*** Opening of Records supplied ***
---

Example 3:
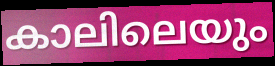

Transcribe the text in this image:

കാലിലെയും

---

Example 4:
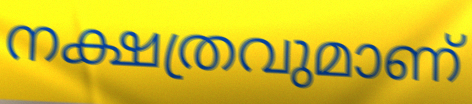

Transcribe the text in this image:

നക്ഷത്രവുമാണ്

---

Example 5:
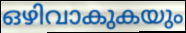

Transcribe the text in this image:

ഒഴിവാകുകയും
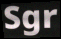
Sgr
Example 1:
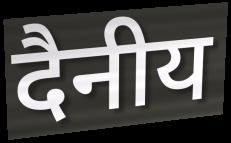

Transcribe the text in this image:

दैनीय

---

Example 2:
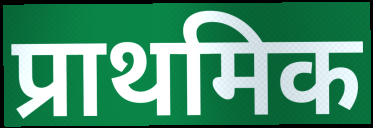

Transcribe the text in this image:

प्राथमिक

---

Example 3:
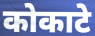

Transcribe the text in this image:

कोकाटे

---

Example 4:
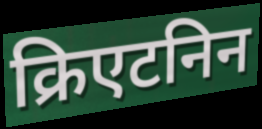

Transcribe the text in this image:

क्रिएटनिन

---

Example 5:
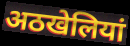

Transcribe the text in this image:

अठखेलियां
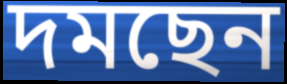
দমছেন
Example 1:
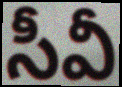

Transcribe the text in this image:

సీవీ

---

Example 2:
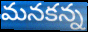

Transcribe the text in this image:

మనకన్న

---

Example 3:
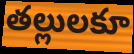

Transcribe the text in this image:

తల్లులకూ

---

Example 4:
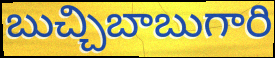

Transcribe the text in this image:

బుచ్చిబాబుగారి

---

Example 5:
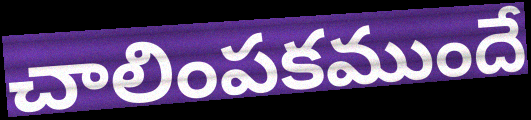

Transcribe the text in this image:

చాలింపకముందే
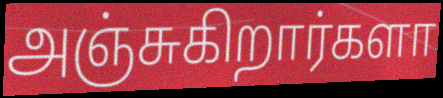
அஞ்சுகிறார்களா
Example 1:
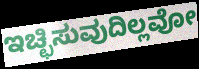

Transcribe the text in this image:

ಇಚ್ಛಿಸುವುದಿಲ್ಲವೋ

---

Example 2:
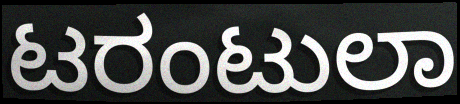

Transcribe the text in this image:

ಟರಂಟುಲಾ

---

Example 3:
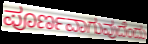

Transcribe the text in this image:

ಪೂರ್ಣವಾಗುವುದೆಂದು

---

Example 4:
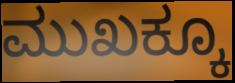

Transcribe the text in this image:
*** Close of Records supplied ***
— Assignment —
Your response must reproduce the listing above word for word and must contain none of its pictures.

— Response to this exercise —
---

Example 3:

Transcribe the text in this image:

കാലിലെയും

---

Example 4:

Transcribe the text in this image:

നക്ഷത്രവുമാണ്

---

Example 5:

Transcribe the text in this image:

ഒഴിവാകുകയും
Sgr
Example 1:

Transcribe the text in this image:

दैनीय

---

Example 2:

Transcribe the text in this image:

प्राथमिक

---

Example 3:

Transcribe the text in this image:

कोकाटे

---

Example 4:

Transcribe the text in this image:

क्रिएटनिन

---

Example 5:

Transcribe the text in this image:

अठखेलियां
দমছেন
Example 1:

Transcribe the text in this image:

సీవీ

---

Example 2:

Transcribe the text in this image:

మనకన్న

---

Example 3:

Transcribe the text in this image:

తల్లులకూ

---

Example 4:

Transcribe the text in this image:

బుచ్చిబాబుగారి

---

Example 5:

Transcribe the text in this image:

చాలింపకముందే
அஞ்சுகிறார்களா
Example 1:

Transcribe the text in this image:

ಇಚ್ಛಿಸುವುದಿಲ್ಲವೋ

---

Example 2:

Transcribe the text in this image:

ಟರಂಟುಲಾ

---

Example 3:

Transcribe the text in this image:

ಪೂರ್ಣವಾಗುವುದೆಂದು

---

Example 4:

Transcribe the text in this image:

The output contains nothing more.